Pull out every line below that contains the word "lines".

## Data for review
^^^^^^^^^^^^^^^^

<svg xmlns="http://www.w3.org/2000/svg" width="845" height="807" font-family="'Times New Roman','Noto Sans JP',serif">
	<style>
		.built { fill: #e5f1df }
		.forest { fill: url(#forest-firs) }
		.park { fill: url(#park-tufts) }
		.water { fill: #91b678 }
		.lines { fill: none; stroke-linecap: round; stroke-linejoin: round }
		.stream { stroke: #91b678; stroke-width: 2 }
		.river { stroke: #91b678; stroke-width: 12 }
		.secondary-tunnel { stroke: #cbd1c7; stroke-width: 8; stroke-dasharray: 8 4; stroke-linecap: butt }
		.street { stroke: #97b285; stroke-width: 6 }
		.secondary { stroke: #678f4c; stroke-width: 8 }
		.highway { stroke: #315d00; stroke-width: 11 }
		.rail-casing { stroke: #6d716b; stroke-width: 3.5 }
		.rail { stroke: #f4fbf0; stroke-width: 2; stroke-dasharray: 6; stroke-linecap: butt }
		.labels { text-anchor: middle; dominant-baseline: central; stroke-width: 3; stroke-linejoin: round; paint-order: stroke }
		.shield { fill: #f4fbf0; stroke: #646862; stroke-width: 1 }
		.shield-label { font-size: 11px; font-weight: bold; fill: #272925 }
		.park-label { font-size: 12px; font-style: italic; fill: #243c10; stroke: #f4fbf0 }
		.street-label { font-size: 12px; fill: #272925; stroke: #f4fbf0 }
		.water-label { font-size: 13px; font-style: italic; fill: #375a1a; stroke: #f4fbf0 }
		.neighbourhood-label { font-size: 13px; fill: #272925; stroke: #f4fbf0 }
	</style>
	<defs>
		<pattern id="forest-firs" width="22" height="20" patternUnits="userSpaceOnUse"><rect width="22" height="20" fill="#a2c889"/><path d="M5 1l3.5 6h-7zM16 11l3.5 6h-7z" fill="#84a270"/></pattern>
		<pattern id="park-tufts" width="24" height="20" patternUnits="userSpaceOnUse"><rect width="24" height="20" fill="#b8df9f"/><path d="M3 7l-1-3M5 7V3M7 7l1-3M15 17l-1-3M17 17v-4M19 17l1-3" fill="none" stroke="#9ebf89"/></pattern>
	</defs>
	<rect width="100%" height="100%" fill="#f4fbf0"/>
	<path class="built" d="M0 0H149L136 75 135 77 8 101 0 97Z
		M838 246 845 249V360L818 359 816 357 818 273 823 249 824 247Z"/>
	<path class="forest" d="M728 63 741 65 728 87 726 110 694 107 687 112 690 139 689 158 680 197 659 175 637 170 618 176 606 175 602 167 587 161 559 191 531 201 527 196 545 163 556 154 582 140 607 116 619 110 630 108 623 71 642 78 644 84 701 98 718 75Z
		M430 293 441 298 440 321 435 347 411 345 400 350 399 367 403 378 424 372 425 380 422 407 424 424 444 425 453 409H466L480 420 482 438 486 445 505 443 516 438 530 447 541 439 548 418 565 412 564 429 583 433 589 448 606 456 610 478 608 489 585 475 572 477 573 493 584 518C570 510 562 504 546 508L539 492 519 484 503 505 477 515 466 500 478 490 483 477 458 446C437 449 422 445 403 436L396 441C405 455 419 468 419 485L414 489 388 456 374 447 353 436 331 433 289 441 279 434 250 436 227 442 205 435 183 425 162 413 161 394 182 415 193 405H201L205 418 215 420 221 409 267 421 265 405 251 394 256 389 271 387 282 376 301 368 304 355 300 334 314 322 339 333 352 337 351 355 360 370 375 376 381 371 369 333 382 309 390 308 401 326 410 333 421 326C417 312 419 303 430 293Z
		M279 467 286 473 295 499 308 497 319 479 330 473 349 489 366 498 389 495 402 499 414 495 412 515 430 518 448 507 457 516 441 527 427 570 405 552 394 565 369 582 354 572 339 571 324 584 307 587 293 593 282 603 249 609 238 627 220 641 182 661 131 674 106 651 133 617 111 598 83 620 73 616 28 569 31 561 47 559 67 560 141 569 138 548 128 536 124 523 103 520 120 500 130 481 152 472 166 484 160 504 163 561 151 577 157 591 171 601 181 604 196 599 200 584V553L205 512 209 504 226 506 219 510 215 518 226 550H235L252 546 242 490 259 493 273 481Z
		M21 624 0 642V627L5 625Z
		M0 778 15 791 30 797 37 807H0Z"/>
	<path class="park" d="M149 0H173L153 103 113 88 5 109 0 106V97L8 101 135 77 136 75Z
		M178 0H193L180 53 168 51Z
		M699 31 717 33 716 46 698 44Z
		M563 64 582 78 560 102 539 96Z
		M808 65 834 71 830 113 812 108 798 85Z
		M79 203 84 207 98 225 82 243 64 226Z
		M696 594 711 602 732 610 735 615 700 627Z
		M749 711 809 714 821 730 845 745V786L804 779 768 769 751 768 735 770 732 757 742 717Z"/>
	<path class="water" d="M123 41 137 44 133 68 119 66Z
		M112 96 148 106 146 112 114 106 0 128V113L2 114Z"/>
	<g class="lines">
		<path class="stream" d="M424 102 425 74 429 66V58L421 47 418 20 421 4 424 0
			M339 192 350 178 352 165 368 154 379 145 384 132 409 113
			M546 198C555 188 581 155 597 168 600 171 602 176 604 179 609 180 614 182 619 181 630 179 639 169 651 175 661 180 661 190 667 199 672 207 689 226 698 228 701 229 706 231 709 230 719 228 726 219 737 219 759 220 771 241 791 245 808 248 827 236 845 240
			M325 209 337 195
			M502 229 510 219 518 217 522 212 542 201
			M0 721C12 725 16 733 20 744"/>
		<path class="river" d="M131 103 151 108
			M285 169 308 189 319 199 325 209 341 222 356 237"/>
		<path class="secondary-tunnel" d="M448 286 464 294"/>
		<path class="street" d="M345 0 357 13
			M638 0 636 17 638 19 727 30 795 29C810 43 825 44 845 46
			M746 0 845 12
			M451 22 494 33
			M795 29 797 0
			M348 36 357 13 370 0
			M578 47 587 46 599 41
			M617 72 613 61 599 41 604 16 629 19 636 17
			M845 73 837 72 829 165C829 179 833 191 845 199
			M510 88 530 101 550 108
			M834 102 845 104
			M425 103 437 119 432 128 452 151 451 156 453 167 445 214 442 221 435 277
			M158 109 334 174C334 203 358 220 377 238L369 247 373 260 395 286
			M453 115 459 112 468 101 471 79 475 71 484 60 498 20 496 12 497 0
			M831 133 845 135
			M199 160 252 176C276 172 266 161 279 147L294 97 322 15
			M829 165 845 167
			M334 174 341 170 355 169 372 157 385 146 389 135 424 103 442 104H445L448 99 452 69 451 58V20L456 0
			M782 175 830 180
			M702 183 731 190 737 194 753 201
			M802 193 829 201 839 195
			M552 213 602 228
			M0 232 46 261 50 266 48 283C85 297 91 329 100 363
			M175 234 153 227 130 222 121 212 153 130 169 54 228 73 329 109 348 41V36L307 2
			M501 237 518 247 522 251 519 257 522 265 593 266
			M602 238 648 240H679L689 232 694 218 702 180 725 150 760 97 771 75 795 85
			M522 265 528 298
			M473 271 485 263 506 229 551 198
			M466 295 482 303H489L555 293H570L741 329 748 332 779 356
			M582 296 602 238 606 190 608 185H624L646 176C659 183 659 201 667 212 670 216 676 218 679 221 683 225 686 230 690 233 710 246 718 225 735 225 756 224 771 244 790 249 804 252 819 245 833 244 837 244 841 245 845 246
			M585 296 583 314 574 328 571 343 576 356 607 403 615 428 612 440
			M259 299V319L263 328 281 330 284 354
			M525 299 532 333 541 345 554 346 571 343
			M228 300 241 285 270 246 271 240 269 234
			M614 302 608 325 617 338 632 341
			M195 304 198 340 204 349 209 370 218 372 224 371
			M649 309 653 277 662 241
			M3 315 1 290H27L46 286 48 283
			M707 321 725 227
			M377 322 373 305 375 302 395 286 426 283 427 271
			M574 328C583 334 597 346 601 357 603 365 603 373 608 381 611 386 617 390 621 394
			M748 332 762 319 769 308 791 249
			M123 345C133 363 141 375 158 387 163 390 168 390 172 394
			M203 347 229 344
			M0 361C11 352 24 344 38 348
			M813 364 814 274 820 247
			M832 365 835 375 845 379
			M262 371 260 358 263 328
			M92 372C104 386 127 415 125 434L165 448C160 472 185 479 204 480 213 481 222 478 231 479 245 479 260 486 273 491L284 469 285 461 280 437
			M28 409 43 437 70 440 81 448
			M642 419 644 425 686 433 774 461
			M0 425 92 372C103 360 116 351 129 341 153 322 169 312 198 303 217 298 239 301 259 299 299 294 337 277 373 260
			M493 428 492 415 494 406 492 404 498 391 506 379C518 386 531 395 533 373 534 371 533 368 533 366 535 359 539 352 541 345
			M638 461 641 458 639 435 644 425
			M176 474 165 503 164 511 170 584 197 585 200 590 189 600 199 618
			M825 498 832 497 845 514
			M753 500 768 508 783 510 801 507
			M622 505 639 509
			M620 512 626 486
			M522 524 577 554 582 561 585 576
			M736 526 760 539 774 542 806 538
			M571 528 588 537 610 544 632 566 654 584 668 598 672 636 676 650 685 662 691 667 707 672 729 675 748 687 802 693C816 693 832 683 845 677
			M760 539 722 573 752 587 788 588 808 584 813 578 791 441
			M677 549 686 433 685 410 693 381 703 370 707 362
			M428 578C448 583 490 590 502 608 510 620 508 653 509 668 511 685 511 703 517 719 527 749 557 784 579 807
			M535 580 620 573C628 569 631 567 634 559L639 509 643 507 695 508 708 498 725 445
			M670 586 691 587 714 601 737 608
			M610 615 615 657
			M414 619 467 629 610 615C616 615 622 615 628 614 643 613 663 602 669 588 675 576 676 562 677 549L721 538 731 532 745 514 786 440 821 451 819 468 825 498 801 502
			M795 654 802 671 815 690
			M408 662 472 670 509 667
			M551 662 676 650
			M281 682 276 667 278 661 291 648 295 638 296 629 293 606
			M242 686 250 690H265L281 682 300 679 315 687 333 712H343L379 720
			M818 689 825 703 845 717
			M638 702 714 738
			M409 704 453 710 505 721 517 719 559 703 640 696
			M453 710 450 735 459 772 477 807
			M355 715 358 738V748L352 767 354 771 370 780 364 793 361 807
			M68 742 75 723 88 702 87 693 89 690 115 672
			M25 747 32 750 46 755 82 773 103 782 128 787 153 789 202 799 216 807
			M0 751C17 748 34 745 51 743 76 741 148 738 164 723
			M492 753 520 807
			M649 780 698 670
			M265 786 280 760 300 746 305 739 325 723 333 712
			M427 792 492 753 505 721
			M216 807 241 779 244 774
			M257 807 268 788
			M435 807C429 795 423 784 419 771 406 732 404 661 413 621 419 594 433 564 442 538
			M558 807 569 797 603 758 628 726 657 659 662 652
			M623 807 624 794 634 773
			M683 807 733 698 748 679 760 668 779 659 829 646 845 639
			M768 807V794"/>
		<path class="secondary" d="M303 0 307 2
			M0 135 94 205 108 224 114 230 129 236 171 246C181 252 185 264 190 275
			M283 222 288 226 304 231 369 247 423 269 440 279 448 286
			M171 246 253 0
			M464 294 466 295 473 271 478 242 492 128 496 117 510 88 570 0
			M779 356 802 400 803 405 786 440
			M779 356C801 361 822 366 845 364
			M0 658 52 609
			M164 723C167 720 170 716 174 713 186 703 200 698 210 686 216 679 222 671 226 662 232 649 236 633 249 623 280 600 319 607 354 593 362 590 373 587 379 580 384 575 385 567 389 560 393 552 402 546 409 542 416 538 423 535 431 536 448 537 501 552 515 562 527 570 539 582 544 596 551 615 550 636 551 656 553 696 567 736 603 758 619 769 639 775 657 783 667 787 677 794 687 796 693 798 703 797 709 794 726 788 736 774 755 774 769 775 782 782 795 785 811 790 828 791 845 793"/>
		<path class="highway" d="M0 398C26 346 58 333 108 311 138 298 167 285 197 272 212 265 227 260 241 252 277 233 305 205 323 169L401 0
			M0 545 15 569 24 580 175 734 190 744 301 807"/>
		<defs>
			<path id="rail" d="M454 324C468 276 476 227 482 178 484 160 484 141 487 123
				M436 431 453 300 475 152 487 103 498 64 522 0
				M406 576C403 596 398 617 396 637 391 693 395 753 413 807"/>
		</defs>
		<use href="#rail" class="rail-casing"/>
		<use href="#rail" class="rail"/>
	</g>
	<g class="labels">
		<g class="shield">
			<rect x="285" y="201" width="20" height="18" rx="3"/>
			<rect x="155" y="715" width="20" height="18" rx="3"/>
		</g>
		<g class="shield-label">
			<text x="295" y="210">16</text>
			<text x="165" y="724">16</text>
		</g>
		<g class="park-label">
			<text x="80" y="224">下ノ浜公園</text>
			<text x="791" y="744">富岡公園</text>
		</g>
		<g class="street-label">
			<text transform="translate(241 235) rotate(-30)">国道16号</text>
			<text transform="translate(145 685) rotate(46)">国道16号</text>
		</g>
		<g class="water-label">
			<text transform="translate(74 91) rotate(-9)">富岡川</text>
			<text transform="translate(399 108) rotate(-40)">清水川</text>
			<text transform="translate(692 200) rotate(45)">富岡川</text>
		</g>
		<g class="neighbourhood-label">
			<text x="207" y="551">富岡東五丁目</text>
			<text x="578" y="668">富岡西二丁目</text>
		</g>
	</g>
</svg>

^^^^^^^^^^^^^^^^

## Response box
		.lines { fill: none; stroke-linecap: round; stroke-linejoin: round }
	<g class="lines">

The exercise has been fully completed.